WHAT TO PRODUCE: With pictures left out, only the lines from the one containing "Обработан архив публикаций" through the end of the records should be reproduced exactly, please.

DATASET CONTENT:
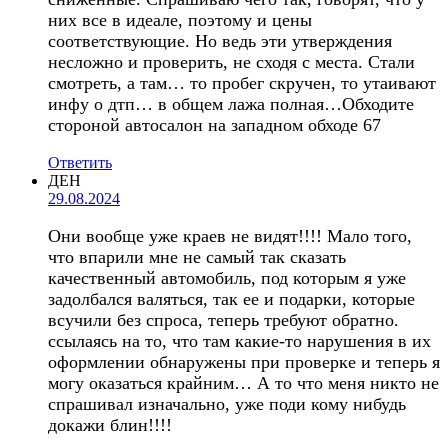
них все в идеале, поэтому и цены
соответствующие. Но ведь эти утверждения
несложно и проверить, не сходя с места. Стали
смотреть, а там… то пробег скручен, то утаивают
инфу о дтп… в общем лажа полная…Обходите
стороной автосалон на западном обходе 67
Ответить
ДЕН
29.08.2024
Они вообще уже краев не видят!!!! Мало того,
что впарили мне не самый так сказать
качественный автомобиль, под которым я уже
задолбался валяться, так ее и подарки, которые
всучили без спроса, теперь требуют обратно.
ссылаясь на то, что там какие-то нарушения в их
оформлении обнаружены при проверке и теперь я
могу оказаться крайним… А то что меня никто не
спрашивал изначально, уже поди кому нибудь
докажи блин!!!!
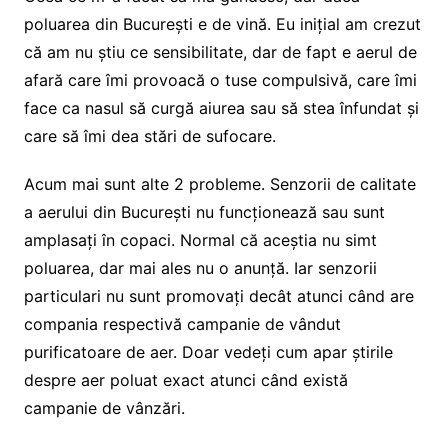
poluarea din București e de vină. Eu inițial am crezut
că am nu știu ce sensibilitate, dar de fapt e aerul de
afară care îmi provoacă o tuse compulsivă, care îmi
face ca nasul să curgă aiurea sau să stea înfundat și
care să îmi dea stări de sufocare.
Acum mai sunt alte 2 probleme. Senzorii de calitate
a aerului din București nu funcționează sau sunt
amplasați în copaci. Normal că aceștia nu simt
poluarea, dar mai ales nu o anunță. Iar senzorii
particulari nu sunt promovați decât atunci când are
compania respectivă campanie de vândut
purificatoare de aer. Doar vedeți cum apar știrile
despre aer poluat exact atunci când există
campanie de vânzări.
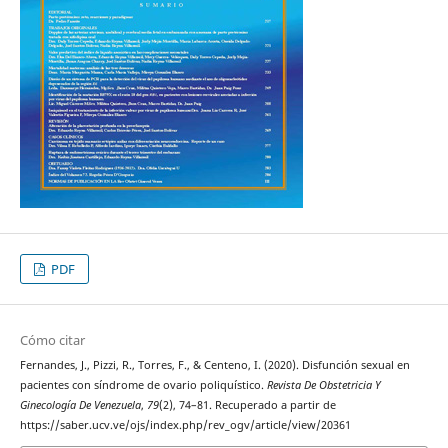
PDF
Cómo citar
Fernandes, J., Pizzi, R., Torres, F., & Centeno, I. (2020). Disfunción sexual en
pacientes con síndrome de ovario poliquístico.
Revista De Obstetricia Y
Ginecología De Venezuela
,
79
(2), 74–81. Recuperado a partir de
https://saber.ucv.ve/ojs/index.php/rev_ogv/article/view/20361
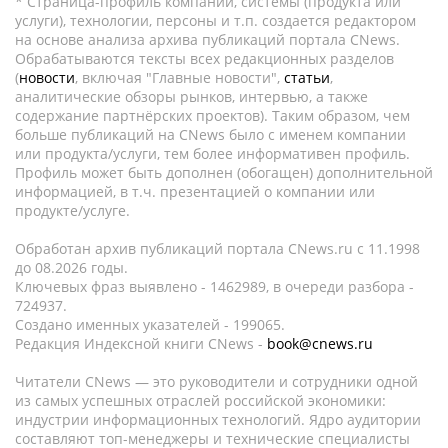
* Страница-профиль компании, системы (продукта или
услуги), технологии, персоны и т.п. создается редактором
на основе анализа архива публикаций портала CNews.
Обрабатываются тексты всех редакционных разделов
(
новости
, включая "Главные новости",
статьи
,
аналитические обзоры рынков, интервью, а также
содержание партнёрских проектов). Таким образом, чем
больше публикаций на CNews было с именем компании
или продукта/услуги, тем более информативен профиль.
Профиль может быть дополнен (обогащен) дополнительной
информацией, в т.ч. презентацией о компании или
продукте/услуге.
Обработан архив публикаций портала CNews.ru c 11.1998
до 08.2026 годы.
Ключевых фраз выявлено - 1462989, в очереди разбора -
724937.
Создано именных указателей - 199065.
Редакция Индексной книги CNews -
book@cnews.ru
Читатели CNews — это руководители и сотрудники одной
из самых успешных отраслей российской экономики:
индустрии информационных технологий. Ядро аудитории
составляют топ-менеджеры и технические специалисты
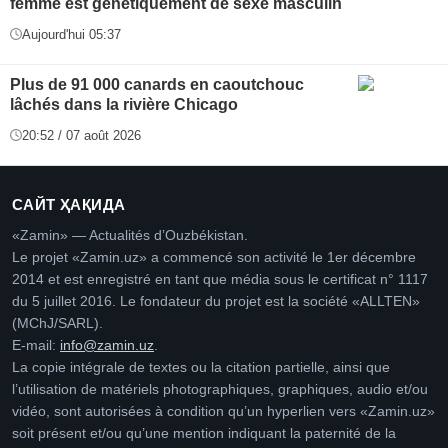
femme est génétiquement de sexe masculin
Aujourd'hui 05:37
Plus de 91 000 canards en caoutchouc
lâchés dans la rivière Chicago
20:52 / 07 août 2026
САЙТ ҲАҚИДА
«Zamin» — Actualités d’Ouzbékistan.
Le projet «Zamin.uz» a commencé son activité le 1er décembre
2014 et est enregistré en tant que média sous le certificat n° 1117
du 5 juillet 2016. Le fondateur du projet est la société «ALLTEN»
(MChJ/SARL).
E-mail:
info@zamin.uz
.
La copie intégrale de textes ou la citation partielle, ainsi que
l’utilisation de matériels photographiques, graphiques, audio et/ou
vidéo, sont autorisées à condition qu’un hyperlien vers «Zamin.uz»
soit présent et/ou qu’une mention indiquant la paternité de la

YOUR SOLUTION:
Обработан архив публикаций портала CNews.ru c 11.1998
до 08.2026 годы.
Ключевых фраз выявлено - 1462989, в очереди разбора -
724937.
Создано именных указателей - 199065.
Редакция Индексной книги CNews -
book@cnews.ru
Читатели CNews — это руководители и сотрудники одной
из самых успешных отраслей российской экономики:
индустрии информационных технологий. Ядро аудитории
составляют топ-менеджеры и технические специалисты
femme est génétiquement de sexe masculin
Aujourd'hui 05:37
Plus de 91 000 canards en caoutchouc
lâchés dans la rivière Chicago
20:52 / 07 août 2026
САЙТ ҲАҚИДА
«Zamin» — Actualités d’Ouzbékistan.
Le projet «Zamin.uz» a commencé son activité le 1er décembre
2014 et est enregistré en tant que média sous le certificat n° 1117
du 5 juillet 2016. Le fondateur du projet est la société «ALLTEN»
(MChJ/SARL).
E-mail:
info@zamin.uz
.
La copie intégrale de textes ou la citation partielle, ainsi que
l’utilisation de matériels photographiques, graphiques, audio et/ou
vidéo, sont autorisées à condition qu’un hyperlien vers «Zamin.uz»
soit présent et/ou qu’une mention indiquant la paternité de la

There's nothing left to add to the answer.